Unreliable tests may pose another problem. In the U.K., Spain, and elsewhere, false test results have dashed hopes for a quick, accurate test. And in the U.S., the FDA’s decision to relax oversight for antibody tests may backfire.
“It really has created a mess that’s going to take a while to clean up,” Eric Blank, DrPH, senior director at the Association for Public Health Laboratories, told ABC News. “In the meantime, you’ve got a lot of companies marketing a lot of stuff and nobody has any idea of how good it is.”
For now, at least, no test can tell you if you’re safe to go back to your regular daily life. No testing company has made enough tests to garner large-scale results. And though you may see tests claiming otherwise, none has been specifically approved by the FDA.
“If you see [tests] on the internet, do not buy them until we can give you a test that’s reliable for all Americans,” Deborah Birx, MD, coordinator of the White House coronavirus task force, said at a recent briefing.
Given all the uncertainty surrounding antibody tests, “what we really need is a pill that reduces the amount of time that somebody is ill or infectious for other people, or that might prevent people from getting infected to begin with,” Vinetz says.
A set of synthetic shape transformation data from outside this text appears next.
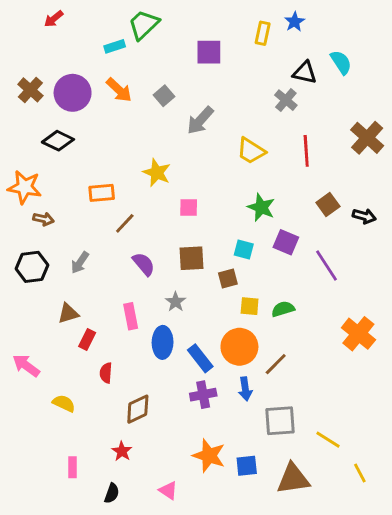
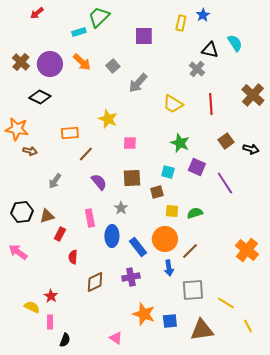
black hexagon: (32, 267) -> (22, 212), moved
orange cross: (358, 334) -> (247, 250), moved
purple cross: (203, 395) -> (131, 277), moved
yellow semicircle: (64, 403) -> (32, 307), moved
red star: (122, 451) -> (51, 296), moved
black semicircle: (112, 493) -> (65, 340), moved

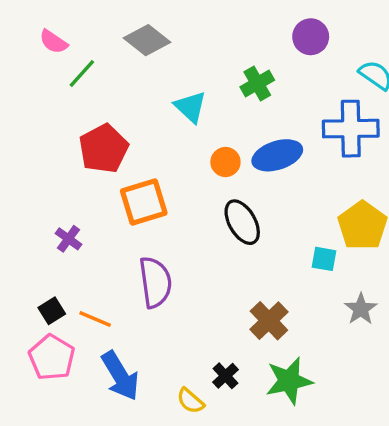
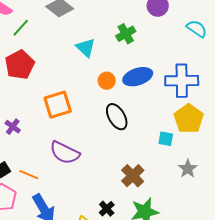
blue cross: (351, 129) -> (182, 81), moved
red pentagon: (104, 149) -> (20, 65), moved
purple semicircle: (155, 282) -> (65, 153), turned 124

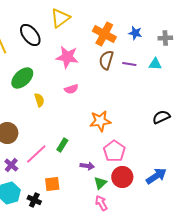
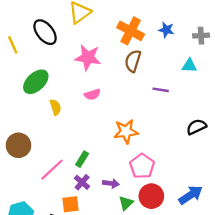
purple line: (129, 64) -> (161, 90), moved
purple cross: (11, 165) -> (82, 182), moved

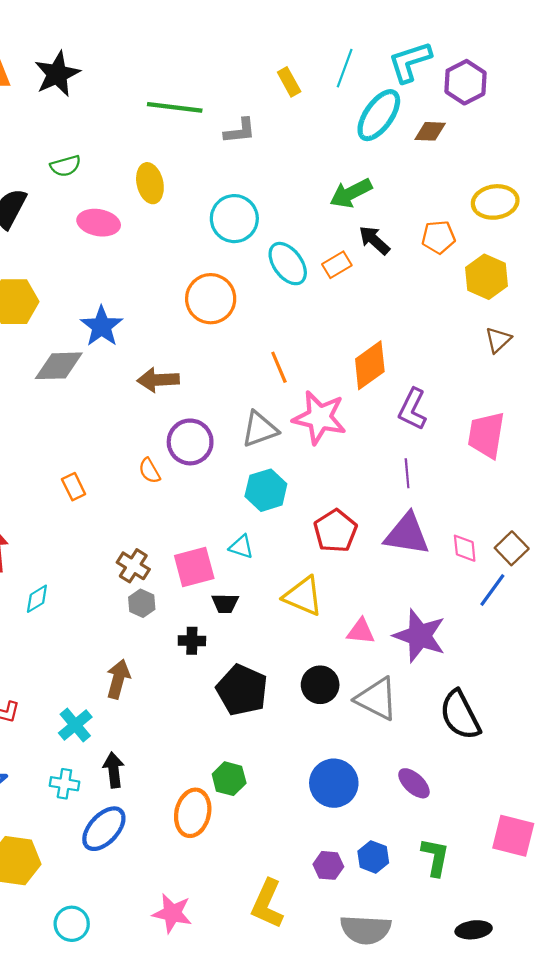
The Yale School of Medicine, where he works, and Yale New Haven Health System are working on that. They’re establishing a drive-through COVID-19 clinical research platform for patients with mild or asymptomatic cases, which Vinetz hopes will open in the next few weeks. Those who test positive will be given either an experimental antiviral drug or a placebo, then asked to return for daily swabs for 1 week to check the amount of the virus in their throats, with weekly monitoring after that.